I readily confess, of course, that (as with almost everyone born in the 1960's or later) my introduction to and conception of MASH is the TV series. It's truly difficult for me to relate to Donald Sutherland as Hawkeye Pierce, for example. Not that he, or any of the actors, did a bad job. It's just that the TV series is so ingrained in my mind that it's hard to see different actors putting their unique spins on familiar characters. Hawkeye, Trapper John (Elliott Gould), Frank Burns (Robert Duvall), Hot Lips Houlihan (Sally Kellerman) and Col. Blake (Roger Bowen) are portrayed very differently than their TV counter-parts. That's fine (and the actors did well) but it's still disconcerting.

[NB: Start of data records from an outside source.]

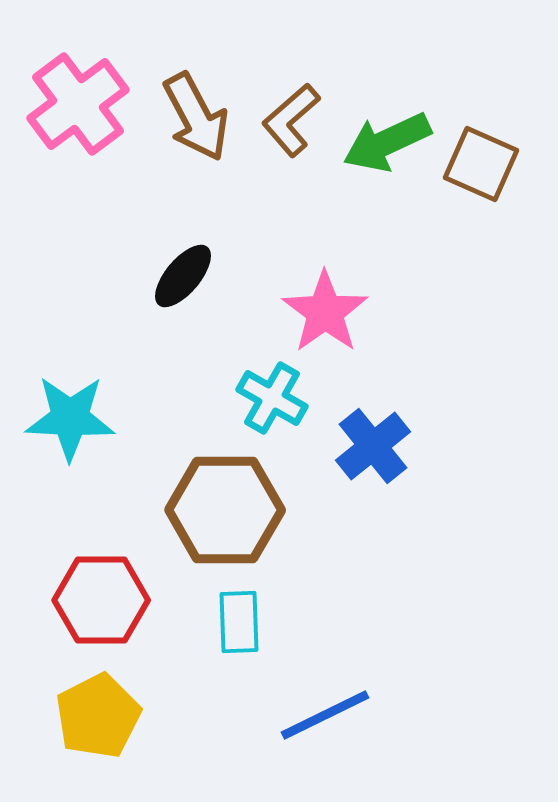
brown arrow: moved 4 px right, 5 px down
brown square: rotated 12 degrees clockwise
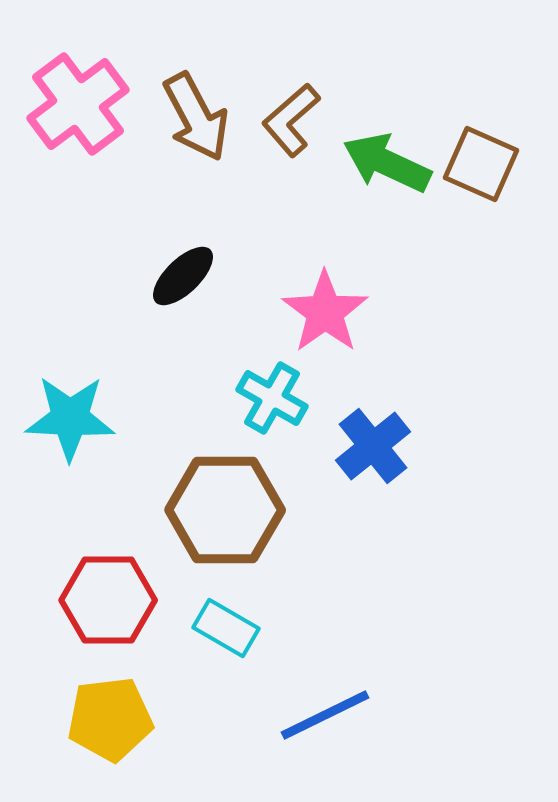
green arrow: moved 21 px down; rotated 50 degrees clockwise
black ellipse: rotated 6 degrees clockwise
red hexagon: moved 7 px right
cyan rectangle: moved 13 px left, 6 px down; rotated 58 degrees counterclockwise
yellow pentagon: moved 12 px right, 3 px down; rotated 20 degrees clockwise
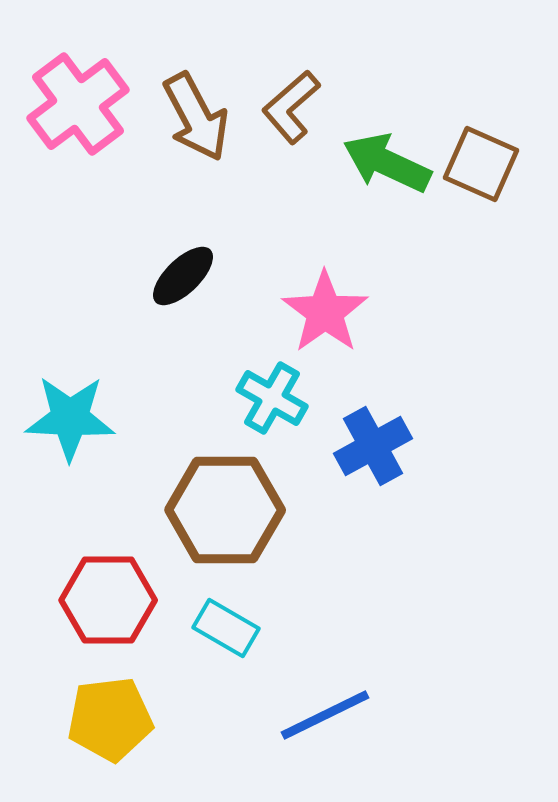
brown L-shape: moved 13 px up
blue cross: rotated 10 degrees clockwise
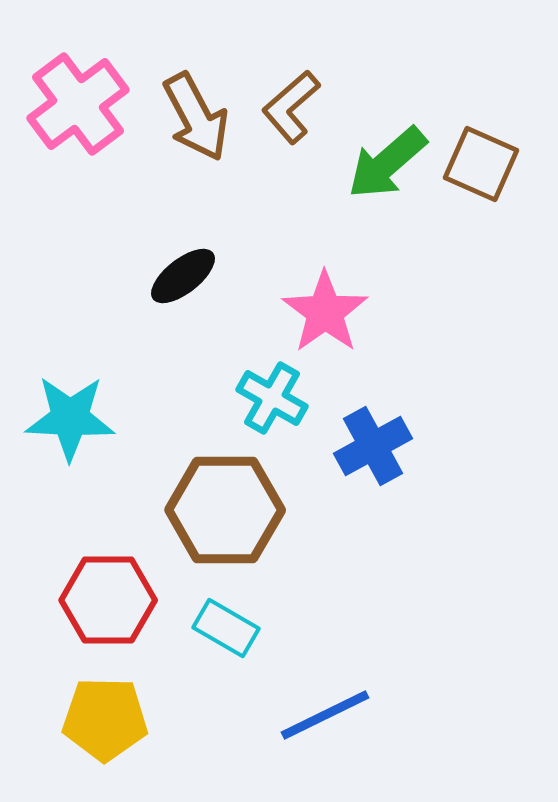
green arrow: rotated 66 degrees counterclockwise
black ellipse: rotated 6 degrees clockwise
yellow pentagon: moved 5 px left; rotated 8 degrees clockwise
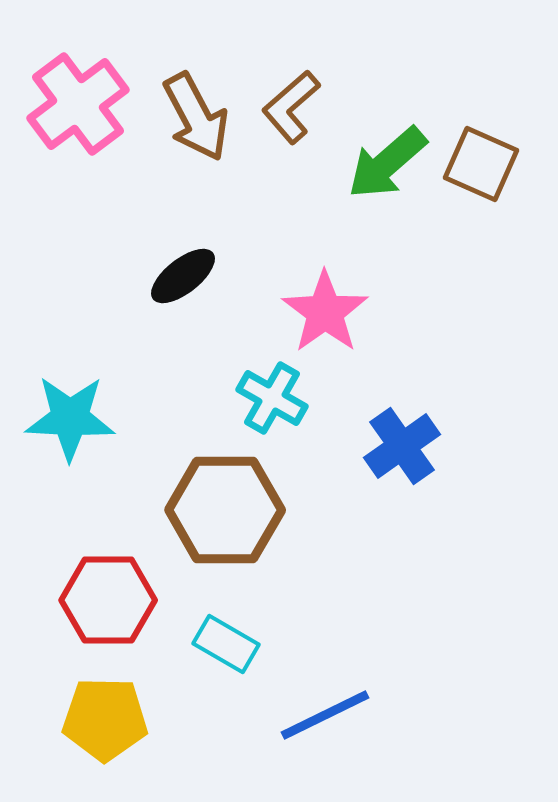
blue cross: moved 29 px right; rotated 6 degrees counterclockwise
cyan rectangle: moved 16 px down
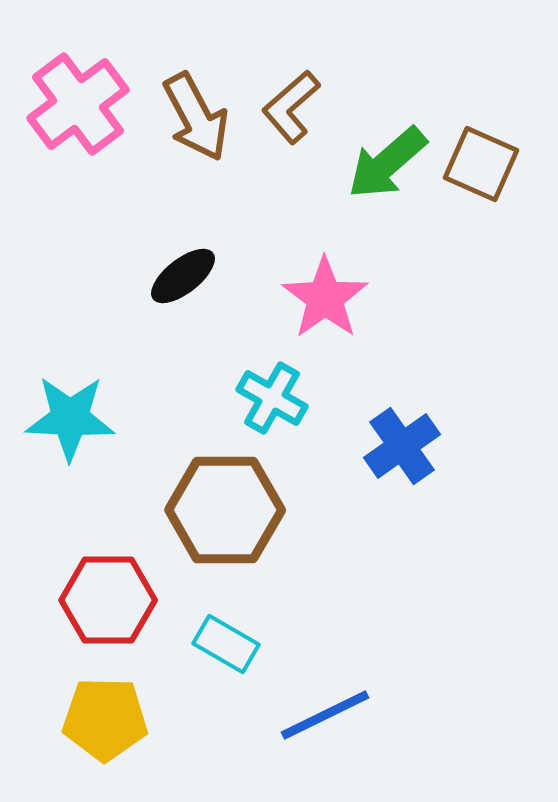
pink star: moved 14 px up
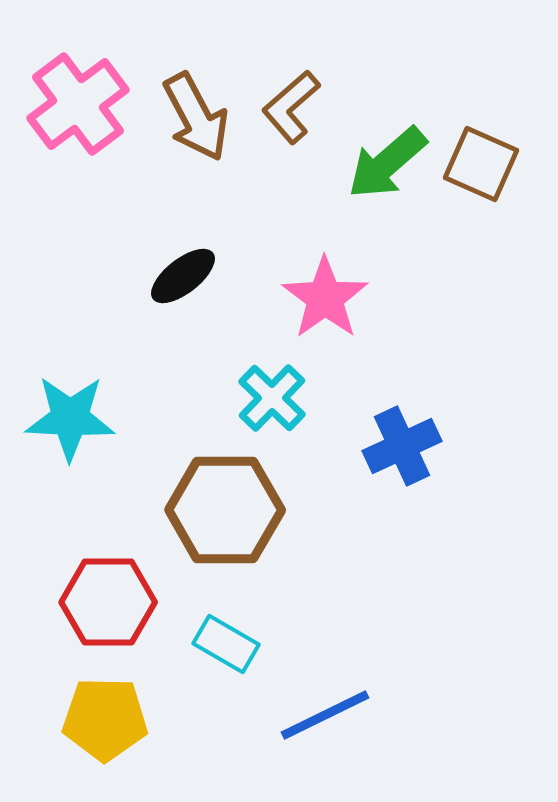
cyan cross: rotated 14 degrees clockwise
blue cross: rotated 10 degrees clockwise
red hexagon: moved 2 px down
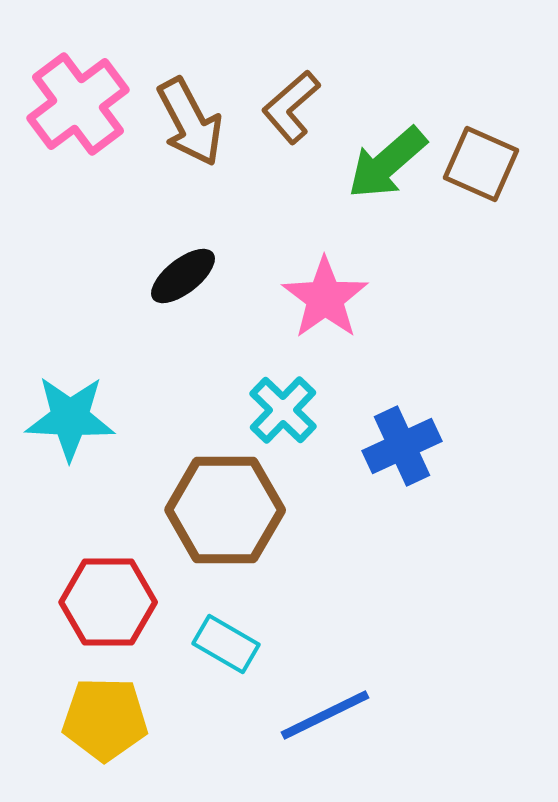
brown arrow: moved 6 px left, 5 px down
cyan cross: moved 11 px right, 12 px down
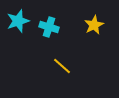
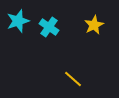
cyan cross: rotated 18 degrees clockwise
yellow line: moved 11 px right, 13 px down
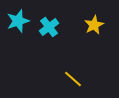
cyan cross: rotated 18 degrees clockwise
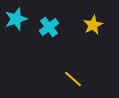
cyan star: moved 2 px left, 2 px up
yellow star: moved 1 px left
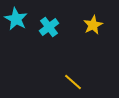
cyan star: rotated 25 degrees counterclockwise
yellow line: moved 3 px down
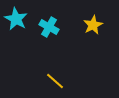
cyan cross: rotated 24 degrees counterclockwise
yellow line: moved 18 px left, 1 px up
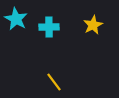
cyan cross: rotated 30 degrees counterclockwise
yellow line: moved 1 px left, 1 px down; rotated 12 degrees clockwise
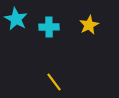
yellow star: moved 4 px left
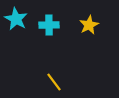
cyan cross: moved 2 px up
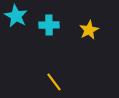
cyan star: moved 3 px up
yellow star: moved 5 px down
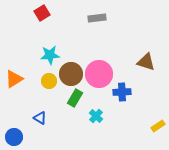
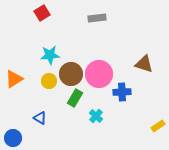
brown triangle: moved 2 px left, 2 px down
blue circle: moved 1 px left, 1 px down
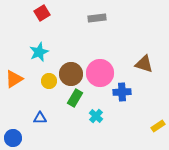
cyan star: moved 11 px left, 3 px up; rotated 18 degrees counterclockwise
pink circle: moved 1 px right, 1 px up
blue triangle: rotated 32 degrees counterclockwise
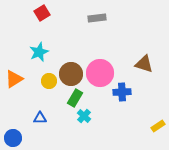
cyan cross: moved 12 px left
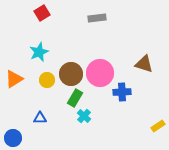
yellow circle: moved 2 px left, 1 px up
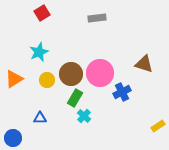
blue cross: rotated 24 degrees counterclockwise
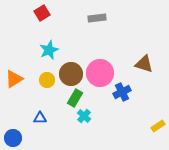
cyan star: moved 10 px right, 2 px up
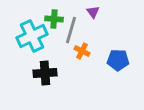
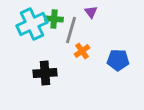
purple triangle: moved 2 px left
cyan cross: moved 12 px up
orange cross: rotated 28 degrees clockwise
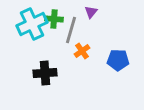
purple triangle: rotated 16 degrees clockwise
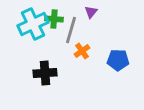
cyan cross: moved 1 px right
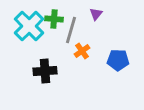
purple triangle: moved 5 px right, 2 px down
cyan cross: moved 4 px left, 2 px down; rotated 20 degrees counterclockwise
black cross: moved 2 px up
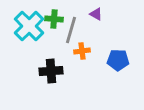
purple triangle: rotated 40 degrees counterclockwise
orange cross: rotated 28 degrees clockwise
black cross: moved 6 px right
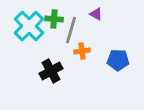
black cross: rotated 25 degrees counterclockwise
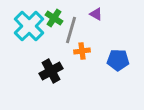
green cross: moved 1 px up; rotated 30 degrees clockwise
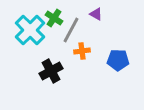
cyan cross: moved 1 px right, 4 px down
gray line: rotated 12 degrees clockwise
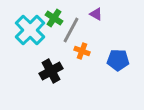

The problems I felt with this movie went far beyond the difficulties involved with relating to an unfamiliar cast playing familiar characters, though. The story focuses on the experiences of Captains Pierce and Duke Forrest (Tom Skerritt) at the 4077 MASH in the Korean War. It opens with their arrival and closes with their discharge. But to me the movie lacks any clear focus or consistency. It doesn't seem to be building to anything and in the end it just fizzles out quietly without any real climax. The zany antics of the doctors come across here as mean-spirited more than fun, and there's way too much emphasis on the football game between the 4077 and the 325th Evac. I mean - who really cares? To me, this movie didn't even seem to have a strong anti-war message. Anti-military perhaps, but not anti-war (and the two are not the same thing, in my opinion.)

I realize that I'm not in tune here with most people's thinking, but as far as I'm concerned the best thing about this movie is actually hearing the words to the familiar MASH theme: "Suicide Is Painless." I also appreciated the fact that, this being a motion picture rather than a TV series, the horrors of war (ie, the wounds of the soldiers) could be more graphically (and therefore more soberingly) portrayed. Aside from that, nothing much here appealed to me.